This just in from a teacher in Nebraska. The state did not get any Race to the Top funding, and therefore didn’t “win” money that would cost them more to implement than they “won.” It is taking a “wait and see” approach to Common Core standards. It doesn’t want the U.S. Department of Education to tell Nebraskans what to do. It doesn’t have any charters.

The state is trying to do what is best for children. Imagine that! The public schools are supported by the public.

Is Nebraska still part of the United States? How did we overlook the amazing common sense that still exists there? Good luck to Nebraska in keeping the privatizers at bay.
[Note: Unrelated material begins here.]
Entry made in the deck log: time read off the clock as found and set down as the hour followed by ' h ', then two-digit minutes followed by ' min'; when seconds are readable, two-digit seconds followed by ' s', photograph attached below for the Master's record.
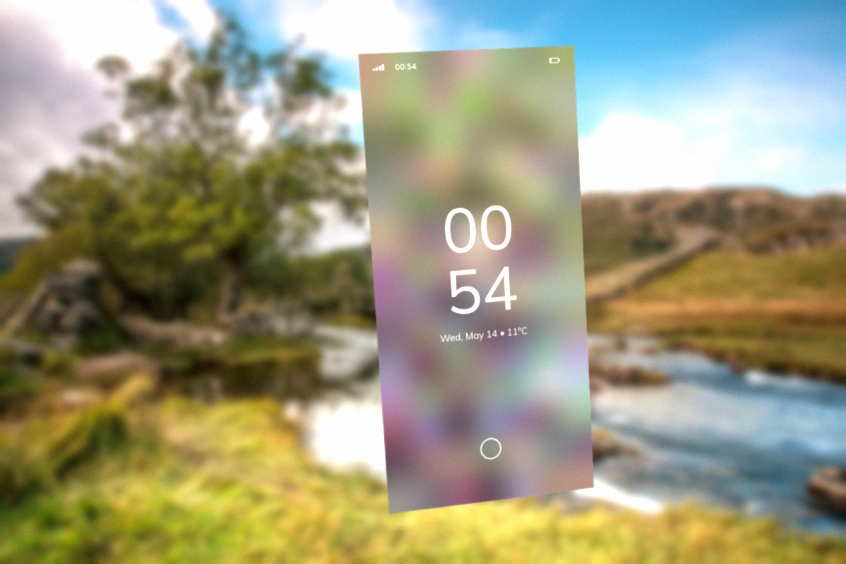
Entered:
0 h 54 min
I realized when I read this letter that Nebraska belongs on our honor roll as a champion of public education. It supports its public schools. It lets teachers teach. It has not rushed to do the latest thing. It has thus far ignored the privatizers.

Welcome to the honor roll, Nebraska! Stay strong!

Come to Nebraska. A state led by a common sense dept. of education and a smart, reasonable teachers’ union. We don’t rush to jump on every new educational bandwagon (Nope, we didn’t get any Race to the Top money and the verdict’s still out on Common Core–we’re one of the few ‘wait and see’ hold out states) and try to comply with mandatory standards while doing the least amount of damage to our kids. We aren’t averse to change–indeed, we’re always looking to be on that cutting edge, however, if we’re going to spend hard earned tax dollars, it had better be worth it. I’m a high school special education teacher and co-teach algebra and geometry. I work with a tough population and my school isn’t perfect. Lots of hard work. But the difference is that public education is supported in our state. We have no charter schools. I feel appreciated by my students, my co-workers, parents and administration just about every single day. Now, it’s not a Shangra-la…I DO work with teenagers, many with behavior dsorders, and don’t always agree with administration or co-workers. Our state legislature passed a law and implented a state-wide test many educators aren’t crazy about. We are under the same gun to improve test scores as any other state and that can be stressful. However, we are encouraged and celebrated whenever we infuse creativity, active learning, and technology into our classrooms. In a nutshell, we’re held accountable, the state testing is a pain and possibly a waste of time, but overall I feel the higher ups try to stay out of our way as best as they can. The biggest threat to our educational system here is out of state money with an agenda to privatize education and run it like a business–a fate experienced by other states. I only hope we can fight them off and maintain what we have.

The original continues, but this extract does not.